E_{e=ij} [||x_i-x_j||^2] / E_{i<j}[||x_i-x_j||^2]

(the ratio of average l_2^2 distance across the edges to the average
l_2^2 distance across all pairs of vertices).

on the other hand, the corresponding relaxation to the balanced separator problem can be written as:

assign a “unit” vector x_i in R^n to each vertex so as to minimize the following ratio:

E_{e=ij} [||x_i-x_j||^2]

such that E_{i<j}[||x_i-x_j||^2] = \Omega(1).

the optimum of this program is the equivalent of \lambda_2 for the balanced separator problem.
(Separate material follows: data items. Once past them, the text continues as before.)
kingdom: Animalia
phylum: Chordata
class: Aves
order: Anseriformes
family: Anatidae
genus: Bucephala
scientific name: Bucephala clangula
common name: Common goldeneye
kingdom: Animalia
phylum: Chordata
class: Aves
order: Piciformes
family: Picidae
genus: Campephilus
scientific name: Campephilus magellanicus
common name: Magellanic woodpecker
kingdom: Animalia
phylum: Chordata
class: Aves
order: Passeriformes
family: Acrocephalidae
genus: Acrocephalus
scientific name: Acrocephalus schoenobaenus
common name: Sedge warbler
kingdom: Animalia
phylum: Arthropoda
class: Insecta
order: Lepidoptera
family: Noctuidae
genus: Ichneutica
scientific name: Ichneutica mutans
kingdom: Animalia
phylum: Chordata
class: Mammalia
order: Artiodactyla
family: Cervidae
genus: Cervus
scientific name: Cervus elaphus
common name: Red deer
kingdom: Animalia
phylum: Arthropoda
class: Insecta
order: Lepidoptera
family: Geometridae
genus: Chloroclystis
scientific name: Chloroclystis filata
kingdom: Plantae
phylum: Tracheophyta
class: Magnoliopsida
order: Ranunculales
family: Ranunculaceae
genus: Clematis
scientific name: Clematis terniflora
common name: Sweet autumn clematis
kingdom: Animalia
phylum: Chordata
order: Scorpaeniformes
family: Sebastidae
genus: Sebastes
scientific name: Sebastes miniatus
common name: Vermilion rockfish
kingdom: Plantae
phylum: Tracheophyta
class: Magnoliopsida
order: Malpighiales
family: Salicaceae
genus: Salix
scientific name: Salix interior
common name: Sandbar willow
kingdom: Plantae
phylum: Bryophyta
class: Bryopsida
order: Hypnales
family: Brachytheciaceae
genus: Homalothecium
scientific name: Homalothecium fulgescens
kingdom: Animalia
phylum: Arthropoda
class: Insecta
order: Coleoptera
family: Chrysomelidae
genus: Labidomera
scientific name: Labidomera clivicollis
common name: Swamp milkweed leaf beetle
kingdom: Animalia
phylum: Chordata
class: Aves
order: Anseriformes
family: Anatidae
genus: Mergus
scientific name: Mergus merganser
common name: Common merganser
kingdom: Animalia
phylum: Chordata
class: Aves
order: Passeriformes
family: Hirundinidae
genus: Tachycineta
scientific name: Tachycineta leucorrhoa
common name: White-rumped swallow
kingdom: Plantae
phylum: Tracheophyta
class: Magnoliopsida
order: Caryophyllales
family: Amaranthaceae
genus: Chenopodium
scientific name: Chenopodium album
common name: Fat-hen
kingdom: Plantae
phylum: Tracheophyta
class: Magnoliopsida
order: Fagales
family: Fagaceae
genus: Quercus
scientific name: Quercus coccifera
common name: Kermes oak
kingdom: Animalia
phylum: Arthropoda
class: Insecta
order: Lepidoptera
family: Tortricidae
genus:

now suppose that this optima is less than \epsilon. then it is easy to show that there is a balanced cut in the graph which cuts <= O(\sqrt{\epsilon}) fraction of edges: simply pick a random hyperplane cut passing through
the origin.

since E_{e=ij} [||x_i-x_j||^2] <= \epsilon, the probability that a typical edge is cut is O(\sqrt{\epsilon}). here we use the fact that for an edge e=ij, with x_i, x_j being unit vectors with inner product 1-\epsilon/2 are separated with probability at most O(\sqrt{\epsilon}).

the fact that the cut is balanced comes from the fact that on an average two vertices are a constant distance apart.

-nisheeth

2. This is nice stuff. I hate to bug you, but I find this very hard to read. Is there any way of setting the text color to black, do you know?